Sessions: MoTAT2, TuTAT2, WeTAT2

Abstract: Can a machine train itself in the same way an infant learns to sit up, crawl, and walk? That is, can a device interact with the environment and figure out the action sequence required to complete a given task? The study of algorithms that enable such decision-making is what the field of Reinforcement Learning (RL) is all about. In contrast, the mathematics needed to analyze such schemes is what forms the focus in Stochastic Approximation (SA) theory. More generally, SA refers to an iterative scheme that helps find zeroes or optimal points of a function, for which only noisy evaluations are possible. In this tutorial, we will provide a basic introduction of these two topics, both from an applied and a theoretical perspective. This session will be of significance to PhD students, postdocs, and junior faculty. We will presume familiarity of graduate level probability and optimization.
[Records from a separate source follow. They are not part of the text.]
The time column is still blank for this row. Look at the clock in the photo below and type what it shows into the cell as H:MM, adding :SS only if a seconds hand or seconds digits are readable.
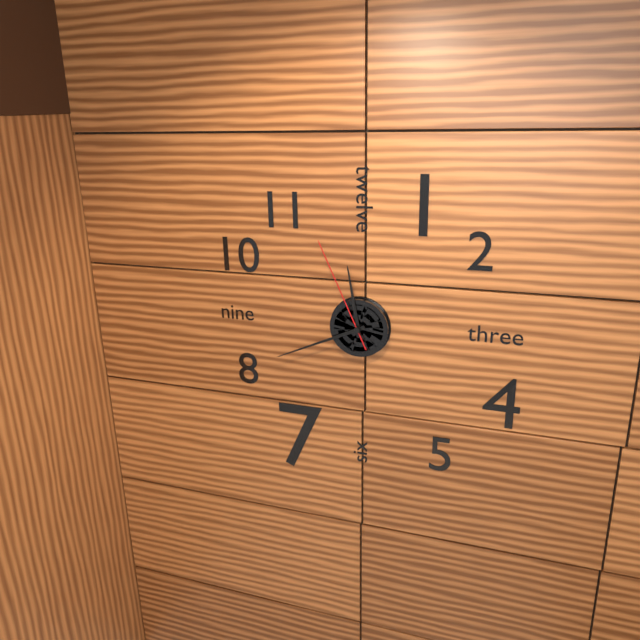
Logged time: 11:41:56
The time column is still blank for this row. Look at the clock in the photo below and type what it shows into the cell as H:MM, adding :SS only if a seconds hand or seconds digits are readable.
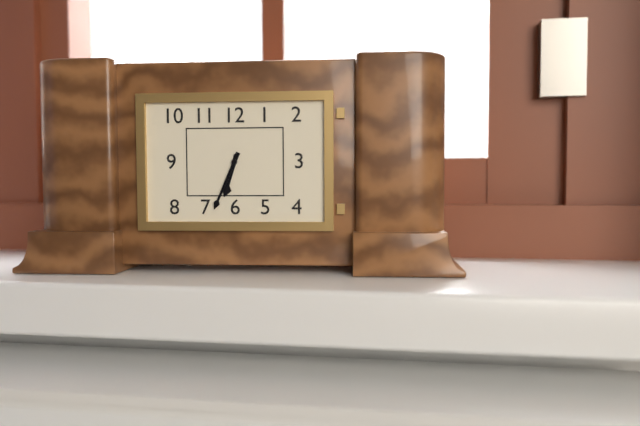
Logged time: 6:34
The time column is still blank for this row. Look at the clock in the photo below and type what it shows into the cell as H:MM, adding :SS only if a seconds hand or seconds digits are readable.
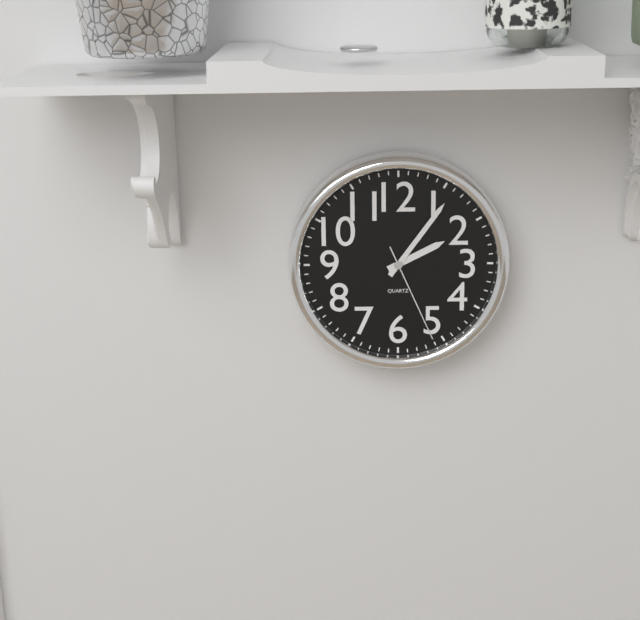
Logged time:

Reinforcement Learning for controls and robotics applications: Hands-on session in MATLAB and Simulink

Speakers: Pranav Lad and Akhil Gopinath, MathWorks India Private Limited

Sessions: MoIAT2, MoIBT2

Abstract: Reinforcement learning allows one to solve control problems using deep learning but without using labeled data. Instead, learning occurs through multiple simulations of the system of interest. This simulation data is used to train a policy represented by a deep neural network that would then replace a traditional controller or decision-making system. In this session, one will learn how to apply reinforcement learning using MATLAB and Simulink including how to set up environment models, define the policy structure, and scale training through parallel computing to improve performance. The workshop will help one to understand the reason how such an approach helps in solving control problems.